### GOAL OF THE EXERCISE
Rewrite the data from the line containing "collection date as typed: 02 Feb 1938" through the end of the data, replacing "catalogue" with "catalog" and leaving everything else unchanged.

Saved entries

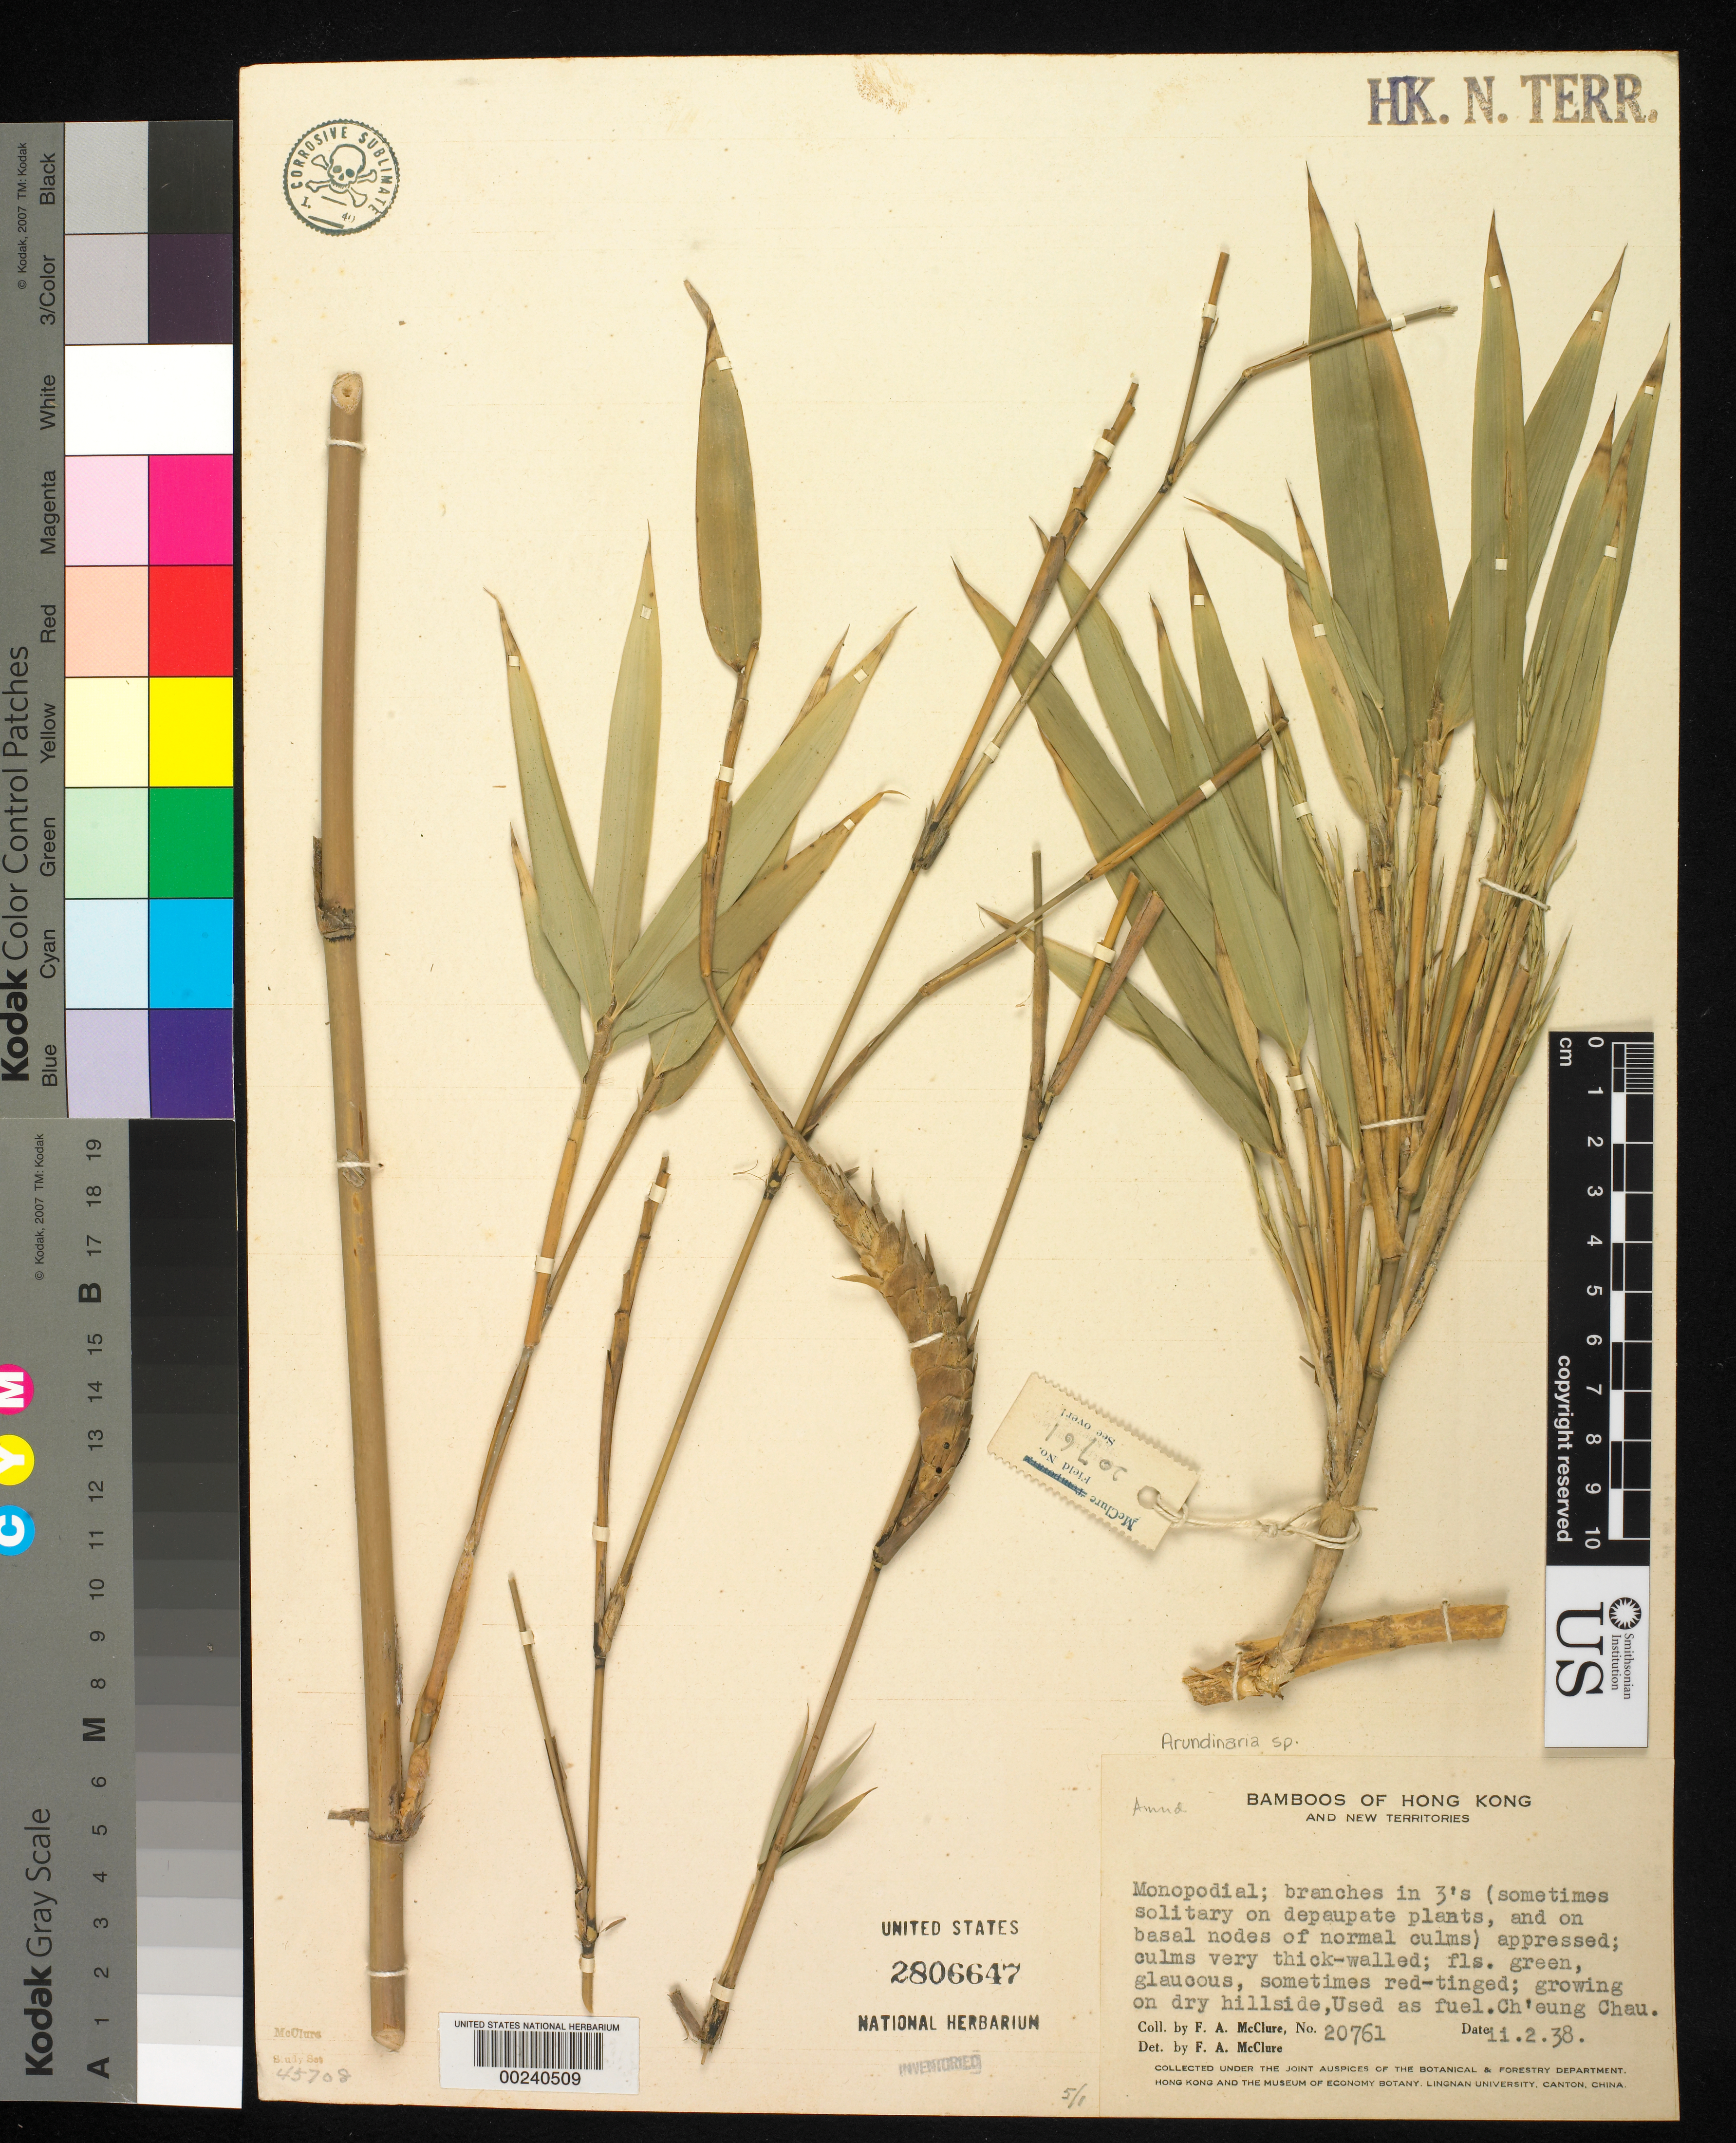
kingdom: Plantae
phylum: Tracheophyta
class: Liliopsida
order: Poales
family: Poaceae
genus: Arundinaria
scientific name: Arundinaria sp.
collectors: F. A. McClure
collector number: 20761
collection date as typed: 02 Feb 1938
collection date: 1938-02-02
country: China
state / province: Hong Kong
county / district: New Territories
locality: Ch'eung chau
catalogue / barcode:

### EXERCISE RESULT
collection date as typed: 02 Feb 1938
collection date: 1938-02-02
country: China
state / province: Hong Kong
county / district: New Territories
locality: Ch'eung chau
catalog / barcode:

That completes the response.